Editor’s Note: This week’s guest contributor, Tim Leadem, lives in British Columbia off the coast of Vancouver. In April, he wrote a post about the atrocities in Canada brought about by the residential schools of the Catholic Church. Today he reflects on the Pope’s recent visit with the indigenous people of Canada to apologize.
Pope Francis’ recent penitential pilgrimage and visit to Canada to meet with indigenous communities and to apologise for the role of the Catholic Church for abuses sustained by children in residential schools was a step forward. It was long overdue. Over the course of several days the pontiff traveled to various sites and expressed his heartfelt remorse over the past wrongs that Catholic clergy and laity had committed over the course of the 100 plus years that residential schools have operated in Canada.

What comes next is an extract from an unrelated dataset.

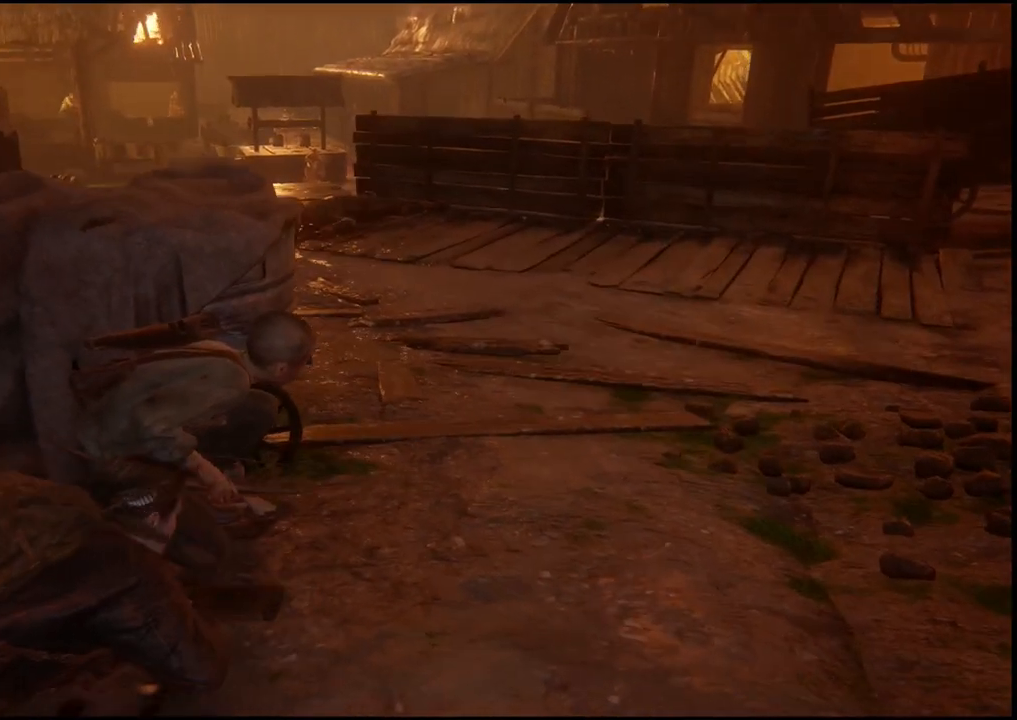
{"buttons": [], "left_stick": "center", "right_stick": "center", "events": []}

The reaction of the indigenous communities was mixed. While some were grateful for the apologies and acknowledgement, others felt that the Church had not gone far enough. There were no concrete plans for how the wrongs could be redressed in the context of reconciliation.
Moreover many wanted the Pontiff to rescind a Papal Bull from 1493, Inter Caetera, which had divided the “new world” into Portuguese and Spanish spheres of sovereignty. Back in those early days of European voyages of discovery, Pope Alexander VI drew a longitudinal line that effectively gave Spain control over much of the Americas while Portugal received the lands to the east of the line including Brazil.
The papal bull was an instrument to avoid war between the two Catholic countries. However, its effect was to discount entirely the rights of the inhabitants of those lands described in the document and forms the basis for what is known as the Doctrine of Discovery. “Discovery” of the lands granted some form of ownership over the land to the country that set foot upon the soil that had been already inhabited by the indigenous people for centuries. The discovery process usually involved a planting of flags or crosses to signify that the land was being claimed by the Church and State. Even after the Catholic Church went through the Protestant reformation, the Doctrine of Discovery held sway with various Catholic and non-Catholic Countries such as Britain, Netherlands, France and Denmark who claimed vast swaths of land. Many of those lands are still controlled by the colonial power.
The whole period of colonisation of the discovered lands is a sad one. The result is that the original inhabitants in some cases entered into treaties that were unconscionable by anyone’s definition of that term. Land was ceded for settlement by colonists in return for blankets, trinkets and other such items. The mindset of the indigenous leaders who entered into these treaties was not taken into consideration by the makers of the treaties. The colonial power that entered into the contract thought they were getting land; it is unclear what the various aboriginal communities thought was going on. No colonial power really took the time to explain what was meant when the chiefs placed their marks upon paper documents. Instead years later we now have treaties and reserved lands in much of North America. There are a number of legal cases to determine the meaning and extent of what was done way back then.
But leaving the Bull for the time being, one has to wonder if the Pontiff’s apologies which were genuine go far enough. Without actions that follow up such apologies with definite steps for reparation and reconciliation, words alone too often can ring hollow.
So the visit is over and the first steps have been taken. The pope has agreed that what the Church did in the sorry episode of residential schools was to contribute to genocide of indigenous communities. These are powerful statements. And the momentum for significant change is here. To take advantage of that momentum, the Catholic Church should embark upon a detailed and concrete path that leads to true reconciliation. This path must involve reparations and remediation. The Church is a wealthy organisation. It should share some of its wealth with those indigenous communities that need assistance with their living conditions on their reserve lands, and funds for counselling and treatment for indigenous survivors of the residential schools. Additionally, the Church should repatriate items of cultural and historical significance that it has acquired from indigenous communities.
The Church should use its power in positive ways to back the claims of indigenous communities not only in Canada but elsewhere in the world for true justice. It would be a true indicator of its clear and honest resolve going forward to witness the Catholic Church aligned on issues with the indigenous communities rather than be an opponent on lawsuits and claims to redress past wrongs. In the past, the Catholic Church has consistently relied upon lawyers and the law to resist calls to deal with its past wrongs whether it be residential schools or abuses committed by Catholic priests.
When an apology is tendered by someone, the usual next step in this process is for the recipient to forgive the perpetrator. In order to do so, however, there must be some time to assess that the apology is more than mere words. A repudiation of Pope Alexander VI ’s Inter Caetera would go a long way to convince the indigenous communities around the world that the Vatican, too, wants justice for indigenous peoples.